> [Instructions for the task]: Print the rows shown below word for word, starting at the line that contains "Pemulihan Pascabencana dan Perawatan Aset" and ending at the line that contains "rkuat kesiapsiagaan melalui", with both of those lines included.

(Beginning of Supplied material)

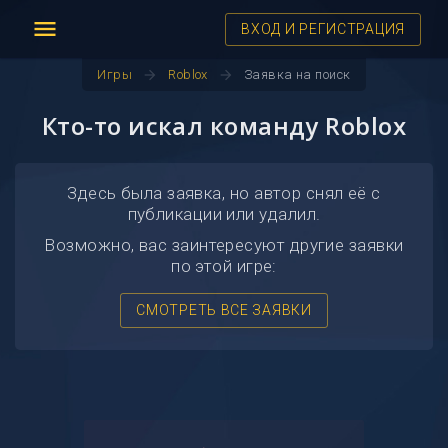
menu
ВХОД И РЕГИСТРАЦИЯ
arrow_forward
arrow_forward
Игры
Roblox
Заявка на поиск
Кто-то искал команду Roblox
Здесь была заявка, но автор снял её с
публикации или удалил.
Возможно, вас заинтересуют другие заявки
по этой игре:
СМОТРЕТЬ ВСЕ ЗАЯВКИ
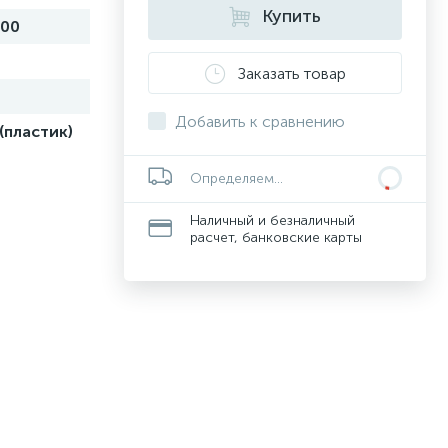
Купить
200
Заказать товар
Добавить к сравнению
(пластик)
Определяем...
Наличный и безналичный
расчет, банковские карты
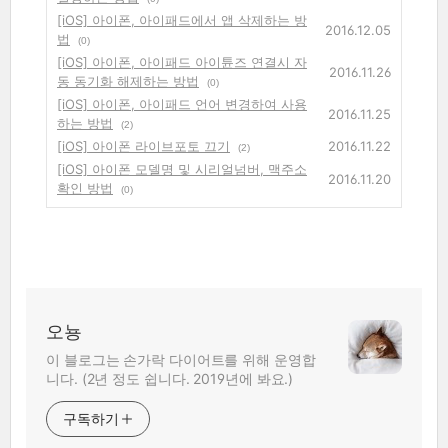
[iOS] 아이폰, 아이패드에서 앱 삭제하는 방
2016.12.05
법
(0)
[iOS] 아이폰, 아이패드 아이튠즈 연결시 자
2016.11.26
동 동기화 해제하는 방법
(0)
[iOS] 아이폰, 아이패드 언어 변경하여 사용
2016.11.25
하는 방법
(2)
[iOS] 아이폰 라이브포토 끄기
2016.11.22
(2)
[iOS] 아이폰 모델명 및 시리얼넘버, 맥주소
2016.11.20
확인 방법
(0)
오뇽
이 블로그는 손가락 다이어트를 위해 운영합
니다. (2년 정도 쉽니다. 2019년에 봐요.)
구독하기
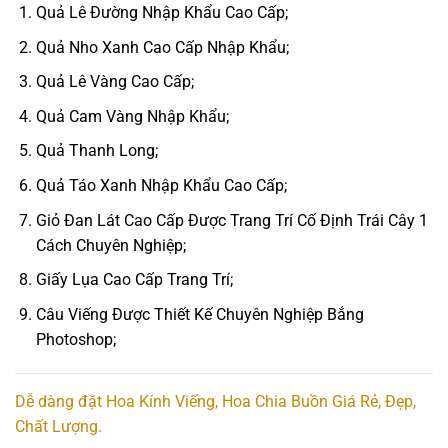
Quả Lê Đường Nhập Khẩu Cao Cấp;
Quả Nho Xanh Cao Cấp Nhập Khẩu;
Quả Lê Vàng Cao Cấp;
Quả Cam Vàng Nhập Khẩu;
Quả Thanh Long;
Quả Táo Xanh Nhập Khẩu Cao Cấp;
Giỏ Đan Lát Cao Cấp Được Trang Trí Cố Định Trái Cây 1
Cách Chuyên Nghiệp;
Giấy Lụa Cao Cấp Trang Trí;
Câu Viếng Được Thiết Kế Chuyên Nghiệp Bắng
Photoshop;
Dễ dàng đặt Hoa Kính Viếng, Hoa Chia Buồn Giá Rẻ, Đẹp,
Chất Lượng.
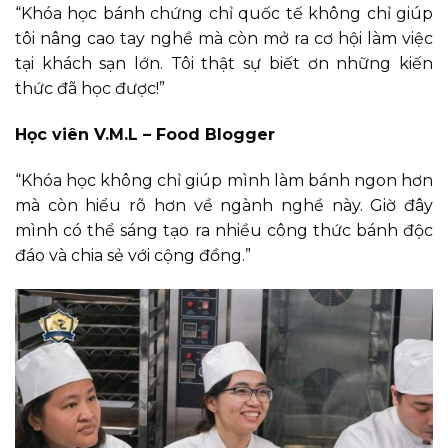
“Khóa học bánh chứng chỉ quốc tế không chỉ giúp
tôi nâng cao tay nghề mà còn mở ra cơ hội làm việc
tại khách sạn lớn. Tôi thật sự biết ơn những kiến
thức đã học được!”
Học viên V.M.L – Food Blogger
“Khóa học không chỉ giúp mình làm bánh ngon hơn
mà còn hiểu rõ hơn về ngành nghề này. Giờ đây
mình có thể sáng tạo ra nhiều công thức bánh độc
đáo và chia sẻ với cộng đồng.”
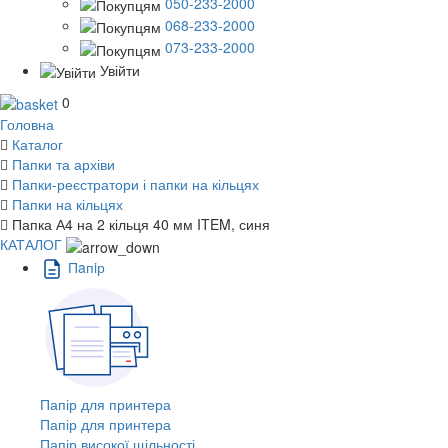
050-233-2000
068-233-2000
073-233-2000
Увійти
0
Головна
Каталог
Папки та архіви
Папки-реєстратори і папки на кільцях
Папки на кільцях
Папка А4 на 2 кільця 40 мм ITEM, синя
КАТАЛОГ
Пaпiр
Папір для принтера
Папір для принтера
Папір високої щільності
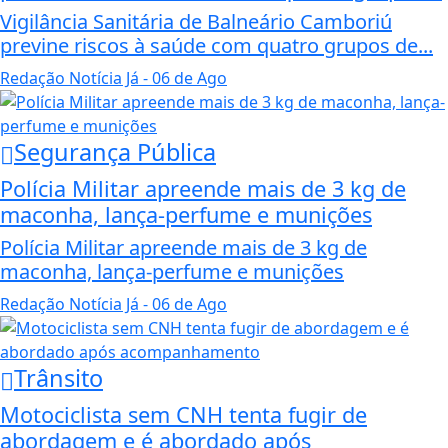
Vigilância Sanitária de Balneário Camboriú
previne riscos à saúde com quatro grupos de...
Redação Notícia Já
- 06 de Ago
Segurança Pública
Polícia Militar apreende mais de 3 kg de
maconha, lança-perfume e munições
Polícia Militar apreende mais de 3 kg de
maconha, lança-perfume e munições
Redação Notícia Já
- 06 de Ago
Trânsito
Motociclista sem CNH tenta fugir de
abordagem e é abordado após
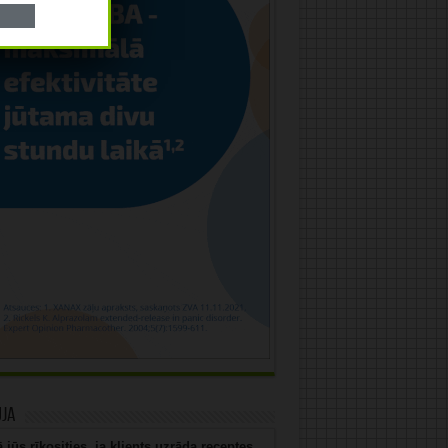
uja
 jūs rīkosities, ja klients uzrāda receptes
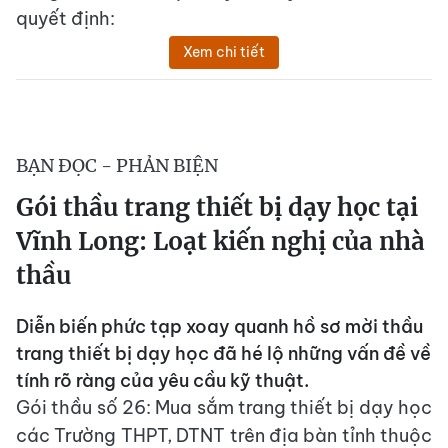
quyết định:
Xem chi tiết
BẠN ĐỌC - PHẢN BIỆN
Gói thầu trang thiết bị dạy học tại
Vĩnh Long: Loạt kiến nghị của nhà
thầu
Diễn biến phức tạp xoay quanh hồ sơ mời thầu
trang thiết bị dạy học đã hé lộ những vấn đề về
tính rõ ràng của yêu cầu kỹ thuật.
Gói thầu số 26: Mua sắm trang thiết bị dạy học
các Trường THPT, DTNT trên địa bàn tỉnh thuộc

(End of Supplied material)
(Beginning of Supplied material)

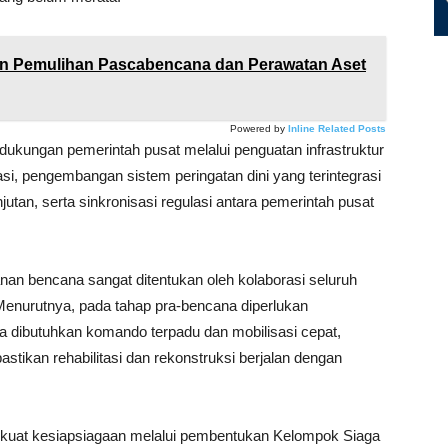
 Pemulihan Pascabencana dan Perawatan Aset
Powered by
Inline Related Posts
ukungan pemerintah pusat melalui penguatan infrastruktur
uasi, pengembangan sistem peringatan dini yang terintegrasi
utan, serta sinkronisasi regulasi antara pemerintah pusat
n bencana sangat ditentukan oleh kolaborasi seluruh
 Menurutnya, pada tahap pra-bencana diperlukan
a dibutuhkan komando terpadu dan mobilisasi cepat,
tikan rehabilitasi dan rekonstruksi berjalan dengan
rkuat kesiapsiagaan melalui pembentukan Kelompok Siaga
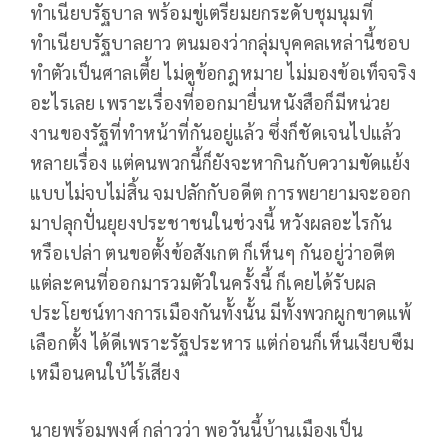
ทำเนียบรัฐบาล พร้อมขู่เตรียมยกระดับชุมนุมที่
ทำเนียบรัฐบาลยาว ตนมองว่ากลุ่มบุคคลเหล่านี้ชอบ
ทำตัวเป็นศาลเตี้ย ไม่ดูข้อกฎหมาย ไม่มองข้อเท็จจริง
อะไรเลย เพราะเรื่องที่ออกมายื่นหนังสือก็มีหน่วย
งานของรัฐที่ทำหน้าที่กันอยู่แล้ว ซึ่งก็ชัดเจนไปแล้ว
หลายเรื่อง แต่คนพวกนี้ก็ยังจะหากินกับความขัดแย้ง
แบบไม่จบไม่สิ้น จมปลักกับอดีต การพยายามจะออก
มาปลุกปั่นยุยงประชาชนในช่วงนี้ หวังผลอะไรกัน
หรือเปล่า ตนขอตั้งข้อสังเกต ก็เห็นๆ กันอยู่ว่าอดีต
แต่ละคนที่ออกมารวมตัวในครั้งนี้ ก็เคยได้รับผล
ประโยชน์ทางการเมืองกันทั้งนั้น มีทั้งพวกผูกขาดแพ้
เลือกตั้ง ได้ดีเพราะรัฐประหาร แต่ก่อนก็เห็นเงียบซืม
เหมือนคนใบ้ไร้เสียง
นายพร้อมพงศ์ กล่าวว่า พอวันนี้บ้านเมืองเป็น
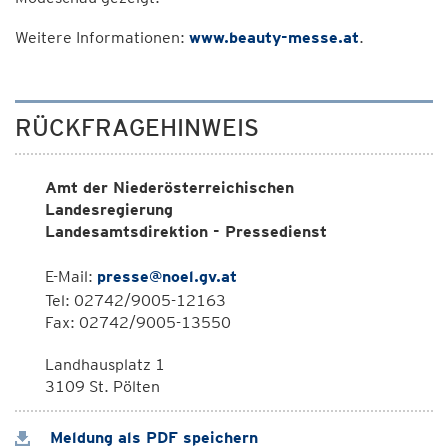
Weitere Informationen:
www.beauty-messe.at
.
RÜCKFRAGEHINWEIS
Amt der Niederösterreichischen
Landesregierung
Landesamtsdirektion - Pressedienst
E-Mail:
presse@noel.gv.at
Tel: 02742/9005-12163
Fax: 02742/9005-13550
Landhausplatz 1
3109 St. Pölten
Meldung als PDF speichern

(End of Supplied material)
(Beginning of Supplied material)

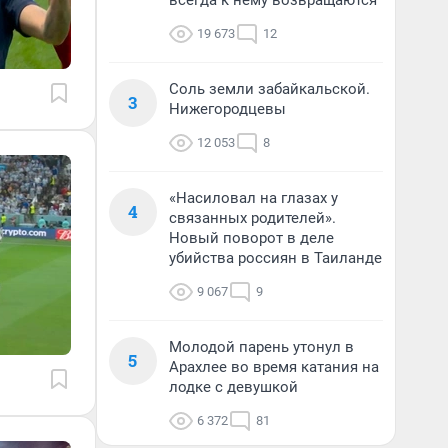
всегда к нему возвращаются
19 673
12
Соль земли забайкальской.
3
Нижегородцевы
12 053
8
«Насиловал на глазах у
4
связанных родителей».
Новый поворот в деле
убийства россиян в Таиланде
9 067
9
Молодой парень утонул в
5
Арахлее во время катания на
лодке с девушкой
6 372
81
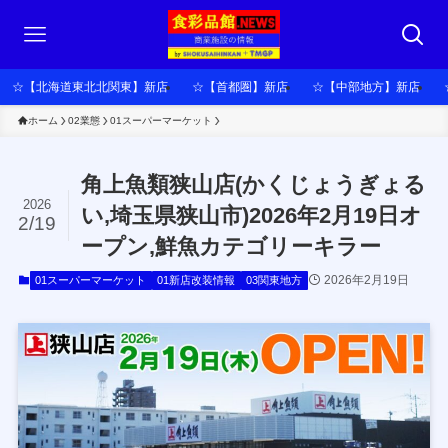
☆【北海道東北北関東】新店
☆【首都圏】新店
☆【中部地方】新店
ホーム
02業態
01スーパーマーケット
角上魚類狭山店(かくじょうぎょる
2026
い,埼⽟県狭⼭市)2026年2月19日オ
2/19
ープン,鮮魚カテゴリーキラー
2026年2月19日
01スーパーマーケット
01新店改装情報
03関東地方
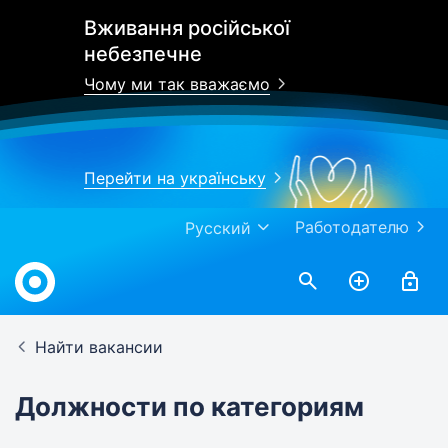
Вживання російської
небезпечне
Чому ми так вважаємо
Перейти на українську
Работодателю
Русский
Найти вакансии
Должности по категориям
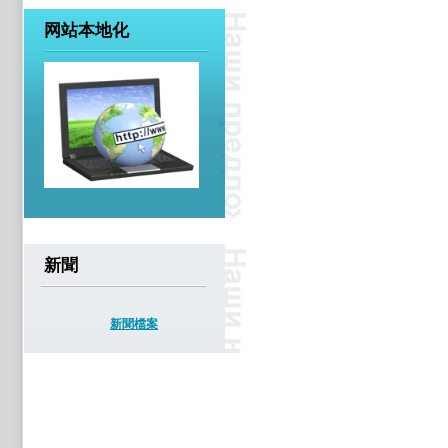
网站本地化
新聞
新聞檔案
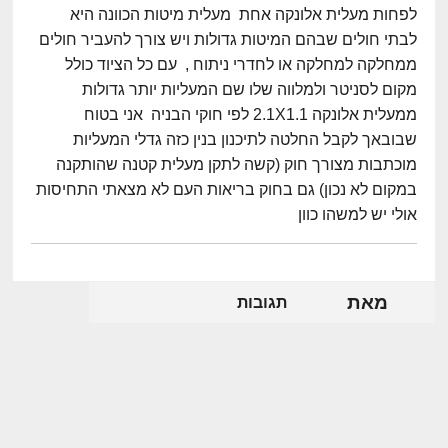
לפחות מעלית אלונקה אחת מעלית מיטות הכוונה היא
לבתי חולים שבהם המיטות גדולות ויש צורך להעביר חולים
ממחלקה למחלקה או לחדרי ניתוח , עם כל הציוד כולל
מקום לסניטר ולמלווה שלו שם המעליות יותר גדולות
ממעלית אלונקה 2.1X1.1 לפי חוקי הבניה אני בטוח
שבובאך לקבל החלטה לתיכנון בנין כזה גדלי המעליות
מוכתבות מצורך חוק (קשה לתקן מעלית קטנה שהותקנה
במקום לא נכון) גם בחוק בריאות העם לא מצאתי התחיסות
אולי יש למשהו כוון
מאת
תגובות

(End of Supplied material)

> [Expected answer]:
 Pemulihan Pascabencana dan Perawatan Aset
Powered by
Inline Related Posts
ukungan pemerintah pusat melalui penguatan infrastruktur
uasi, pengembangan sistem peringatan dini yang terintegrasi
utan, serta sinkronisasi regulasi antara pemerintah pusat
n bencana sangat ditentukan oleh kolaborasi seluruh
 Menurutnya, pada tahap pra-bencana diperlukan
a dibutuhkan komando terpadu dan mobilisasi cepat,
tikan rehabilitasi dan rekonstruksi berjalan dengan
rkuat kesiapsiagaan melalui pembentukan Kelompok Siaga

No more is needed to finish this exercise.